One of Father A.'s occasional pastimes is reading -- or rather, trying to read -- the poetry of Geoffrey Hill.

In the years before his death in 2016, Hill was widely, if somewhat embarrassedly, said to be the most important poet writing in English. The embarrasment in this statement grew from his notorious "difficulty," which means that even among his admirers few are quite certain what he intends to tell us. Reading Hill, except perhaps for a rarefied few experts and initiates, is consideralby harder than, say, reading Greek. We imagine it is more like reading skaldic verse, replete with those pesky kennings.

Still, one soldiers onward. And from the humility-inducing murk will on occasion emerge something comprehensible and stirring. This happened today, with a passage from his Hymns to Our Lady of Chartres (1982-2012). It is, we think, a wonderful description of St Mary, to hold in one's heart through Advent, and which may inspire a sermon or two come Christmas:

She, prejudged to common wantonness
in a land racked for tribute, takes pity
on us by virtue of the Nativity
which was not without shock, although faultless;

and not devoid, some say, of blood and pain.
I place no call to sleeping heresies.
The three adventurers whom we deem wise --
pedigree of imperious Iran --

or Botticelli's angels on the thatch
did not deplore the tearlessness of things;
lawlessness, yes. Anarchy is what brings
the pinions of her grace to fullest stretch.


It still takes a bit of explaining, but not too much. The question of whether the BVM suffered during childbirth is an old one, but since at least the 4th century reputable authors have said she did not, a view confirmed officiually at Trent, and closely associated with her perpetual virginity.
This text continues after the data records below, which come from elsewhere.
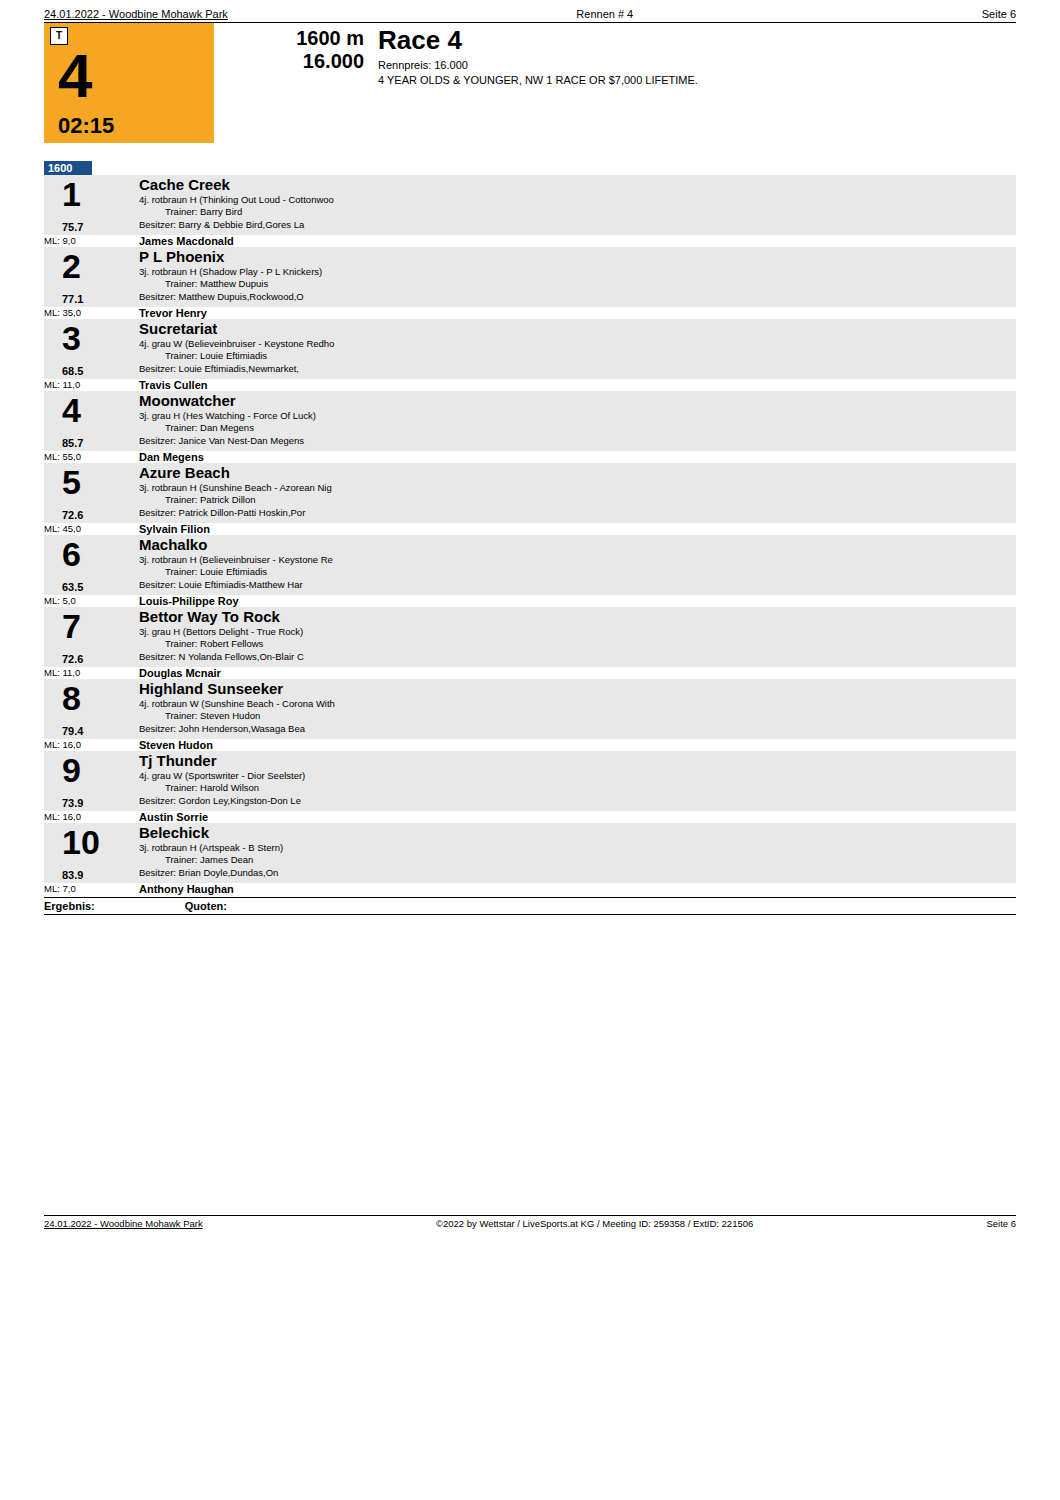24.01.2022 - Woodbine Mohawk Park
Rennen # 4
Seite 6
T
4
02:15
1600 m
16.000
Race 4
Rennpreis: 16.000
4 YEAR OLDS & YOUNGER, NW 1 RACE OR $7,000 LIFETIME.
1600
| 1 75.7 | Cache Creek 4j. rotbraun H (Thinking Out Loud - Cottonwoo Trainer: Barry Bird Besitzer: Barry & Debbie Bird,Gores La | |
| ML: 9,0 | James Macdonald |
| 2 77.1 | P L Phoenix 3j. rotbraun H (Shadow Play - P L Knickers) Trainer: Matthew Dupuis Besitzer: Matthew Dupuis,Rockwood,O | |
| ML: 35,0 | Trevor Henry |
| 3 68.5 | Sucretariat 4j. grau W (Believeinbruiser - Keystone Redho Trainer: Louie Eftimiadis Besitzer: Louie Eftimiadis,Newmarket, | |
| ML: 11,0 | Travis Cullen |
| 4 85.7 | Moonwatcher 3j. grau H (Hes Watching - Force Of Luck) Trainer: Dan Megens Besitzer: Janice Van Nest-Dan Megens | |
| ML: 55,0 | Dan Megens |
| 5 72.6 | Azure Beach 3j. rotbraun H (Sunshine Beach - Azorean Nig Trainer: Patrick Dillon Besitzer: Patrick Dillon-Patti Hoskin,Por | |
| ML: 45,0 | Sylvain Filion |
| 6 63.5 | Machalko 3j. rotbraun H (Believeinbruiser - Keystone Re Trainer: Louie Eftimiadis Besitzer: Louie Eftimiadis-Matthew Har | |
| ML: 5,0 | Louis-Philippe Roy |
| 7 72.6 | Bettor Way To Rock 3j. grau H (Bettors Delight - True Rock) Trainer: Robert Fellows Besitzer: N Yolanda Fellows,On-Blair C | |
| ML: 11,0 | Douglas Mcnair |
| 8 79.4 | Highland Sunseeker 4j. rotbraun W (Sunshine Beach - Corona With Trainer: Steven Hudon Besitzer: John Henderson,Wasaga Bea | |
| ML: 16,0 | Steven Hudon |
| 9 73.9 | Tj Thunder 4j. grau W (Sportswriter - Dior Seelster) Trainer: Harold Wilson Besitzer: Gordon Ley,Kingston-Don Le | |
| ML: 16,0 | Austin Sorrie |
| 10 83.9 | Belechick 3j. rotbraun H (Artspeak - B Stern) Trainer: James Dean Besitzer: Brian Doyle,Dundas,On | |
| ML: 7,0 | Anthony Haughan |
Ergebnis: Quoten:
24.01.2022 - Woodbine Mohawk Park
©2022 by Wettstar / LiveSports.at KG / Meeting ID: 259358 / ExtID: 221506
Seite 6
The "tearlessness of things" reverses Virgil's rather obvious claim that there are tears of things -- sunt lacrimae rerum (Aeneid 1:462). In other words, a painless childbirth, if that's what she had, reverses the natural order -- but is not the point, to the Magi, the angels or the poet.

The point is not whether the birth of Christ violated the laws of nature, but that it was provoked by the rejection of divine law. This, or so we take it, is the anarchy from which Christ comes to take rescue us, and against which Mary spreads her, um, wings. (Okay, we don't pretend to get every line.  We said he's difficult.)